Love this short video of Ryan Coogler talk about making movies like baking a croissant: building in layers that can be teased apart, but all add up to a delicious whole.
“For astronaut Jeremy Hansen's participation in the historic Artemis II mission to the Moon, his mission patch was graciously created by Anishinaabe artist Henry Guimond”, and it is gorgeous.
It’s no secret that I’m obsessed with The Pitt, so I really loved this piece featuring the actors playing the patients from the tv show, rather than just the doctors and nurses that get most of the attention.
One thing that has come up on The Pitt a lot this season is the burden of charting and how doctors often put in many unpaid hours to do administrative work. It reminded me of this short piece articulating the problem: the paperwork burden weighing on Canadian physicians.
An overview of chopsticks gaffes that are best avoided when eating in Japan. I have made so many of these.

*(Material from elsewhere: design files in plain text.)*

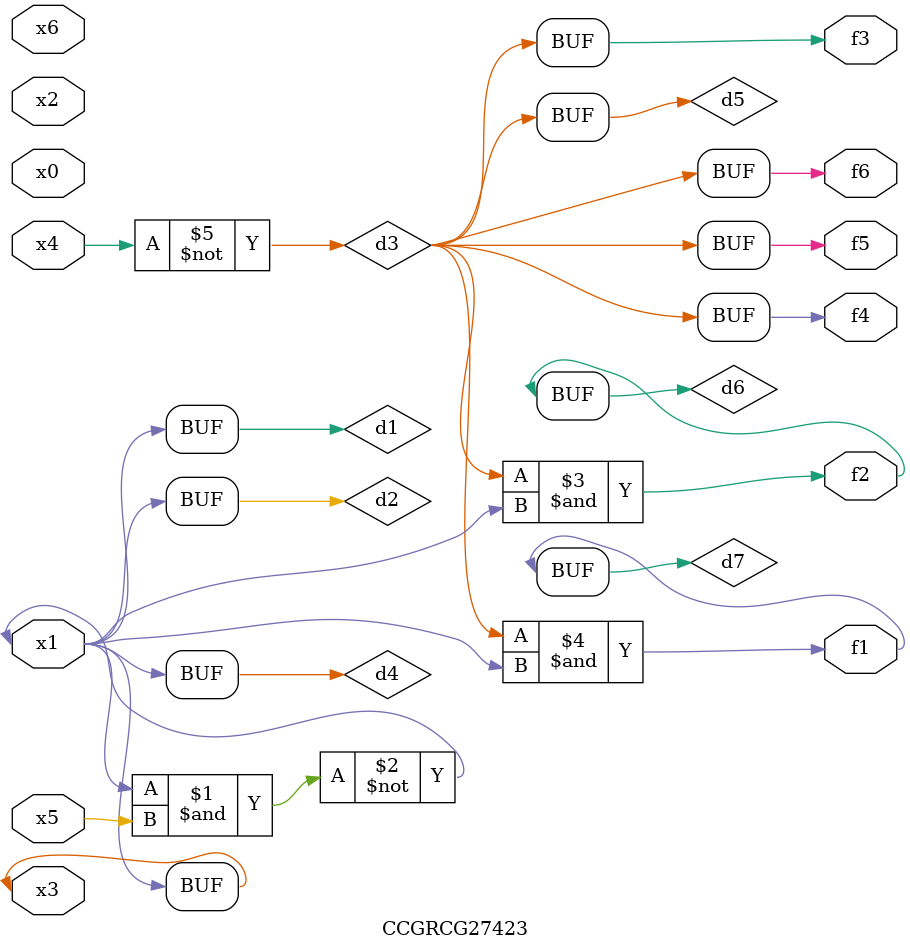
<source format=v>
module CCGRCG27423(
	input x0, x1, x2, x3, x4, x5, x6,
	output f1, f2, f3, f4, f5, f6
);

	wire d1, d2, d3, d4, d5, d6, d7;

	buf (d1, x1, x3);
	nand (d2, x1, x5);
	not (d3, x4);
	buf (d4, d1, d2);
	buf (d5, d3);
	and (d6, d3, d4);
	and (d7, d3, d4);
	assign f1 = d7;
	assign f2 = d6;
	assign f3 = d5;
	assign f4 = d5;
	assign f5 = d5;
	assign f6 = d5;
endmodule

</source>
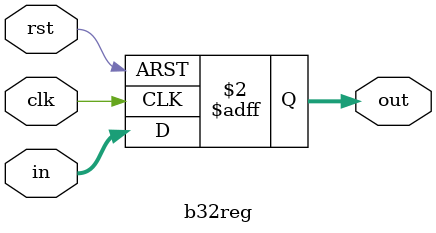
<source format=sv>
`timescale 1ns/1ns

module b32reg(input [31:0] in, input clk, rst, output reg [31:0] out);
  always@(posedge clk, posedge rst) begin
    if(rst)
      out = 31'b0;
    else
      out <= in;
  end
endmodule


</source>
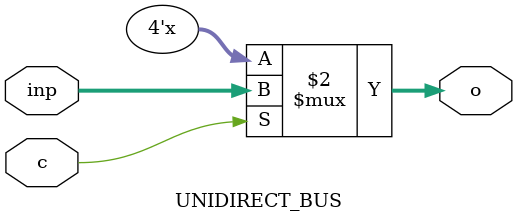
<source format=v>
`timescale 1ns / 1ps


module UNIDIRECT_BUS(
    input[3:0] inp,
    input c,
    output[3:0] o
    );
    
    assign o = c==1?inp:4'bz;
endmodule

</source>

“It’s time to kill the hero — on Cesar Chavez, René Redzepi, and all the men we make excuses for in the name of the greater good.”
Love this exploration of Michael B. Jordan’s talent, slowly discovered, by Wesley Morris, written just before Jordan won the Oscar.
Reuters' former Ottawa bureau chief was laid off and moved back to the US and now drives an Uber to make ends meet. He wrote a sobering and heartbreaking essay about how he, like so many others, are just trying to get through the day.
I’m not a computer programmer (I stopped coding after learning basic JavaScript all those years ago) but as someone who has worked with coders all his career (and whose father spent his life writing code for a large bank), I know that AI coding tools are really changing the industry and that this is a really big shift for developers. This piece by Clive Thompson captures some of that shift, and its repercussions, quite saliently.